Ein zwiespältiges Thema sind die Bremsen. Zwar ist der Wechsel von Bremsscheiben oder Bremsbelägen an sich nicht anspruchsvoll, doch Clysters hält die Arbeit daran für riskant. "Grundsätzlich rate ich bei allen sicherheitsrelevanten Teilen: Finger weg!" Jürgen Wolz ist nicht ganz so rigoros, meint aber auch, dass Bastler dafür ein gehöriges Maß an Kenntnissen mitbringen sollten.

Ähnlich sieht es beim Fahrwerk aus. "Das ist anspruchsvoll, aber machbar", sagt Caasmann. Da die Federn unter Vorspannung stehen muss man sehr vorsichtig sein und über das entsprechende Werkzeug verfügen. "Bei Fahrwerken mit elektronischer Dämpferregelung sollte man die Finger davon lassen", warnt Wolz.

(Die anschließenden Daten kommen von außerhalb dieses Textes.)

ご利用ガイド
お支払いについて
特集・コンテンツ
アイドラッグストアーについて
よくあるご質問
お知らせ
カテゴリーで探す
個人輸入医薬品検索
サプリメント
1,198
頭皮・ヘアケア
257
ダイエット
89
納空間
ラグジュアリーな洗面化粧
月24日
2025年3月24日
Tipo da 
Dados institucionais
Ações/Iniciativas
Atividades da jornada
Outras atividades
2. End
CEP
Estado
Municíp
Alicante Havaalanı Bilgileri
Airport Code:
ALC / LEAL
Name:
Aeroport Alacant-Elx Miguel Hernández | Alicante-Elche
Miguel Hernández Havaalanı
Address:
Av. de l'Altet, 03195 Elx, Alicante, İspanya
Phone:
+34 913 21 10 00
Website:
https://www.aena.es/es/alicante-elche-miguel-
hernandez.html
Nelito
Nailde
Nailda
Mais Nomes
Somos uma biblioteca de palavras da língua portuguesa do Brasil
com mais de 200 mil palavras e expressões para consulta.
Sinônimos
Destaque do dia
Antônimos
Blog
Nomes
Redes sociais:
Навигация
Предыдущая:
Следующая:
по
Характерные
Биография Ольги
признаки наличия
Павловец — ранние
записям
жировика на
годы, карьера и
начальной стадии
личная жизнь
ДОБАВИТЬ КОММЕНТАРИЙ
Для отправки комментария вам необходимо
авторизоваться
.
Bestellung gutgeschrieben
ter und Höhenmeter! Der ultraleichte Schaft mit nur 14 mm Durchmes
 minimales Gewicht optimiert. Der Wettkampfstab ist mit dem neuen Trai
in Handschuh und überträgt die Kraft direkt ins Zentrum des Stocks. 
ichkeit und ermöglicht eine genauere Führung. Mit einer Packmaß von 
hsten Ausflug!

So bleibt dem Bastler heute nur noch wenig, das sich mit ein wenig handwerklichem Geschick und mechanischen Kenntnissen lösen lässt, an manchen Fahrzeuge nicht mal mehr der Radwechsel. Denn auch hier hat die Elektronik Einzug gehalten. Reifendruckkontrollsysteme (RKS) sind inzwischen vorgeschrieben und können Schwierigkeiten machen. "Passive Systeme sind nach wie vor kein Problem, aber beim aktiven RKS kann es sein, dass das nachher nicht mehr richtig mit dem Auto kommuniziert", sagt Wolz. Dann bleibt wieder nur der Werkstattbesuch.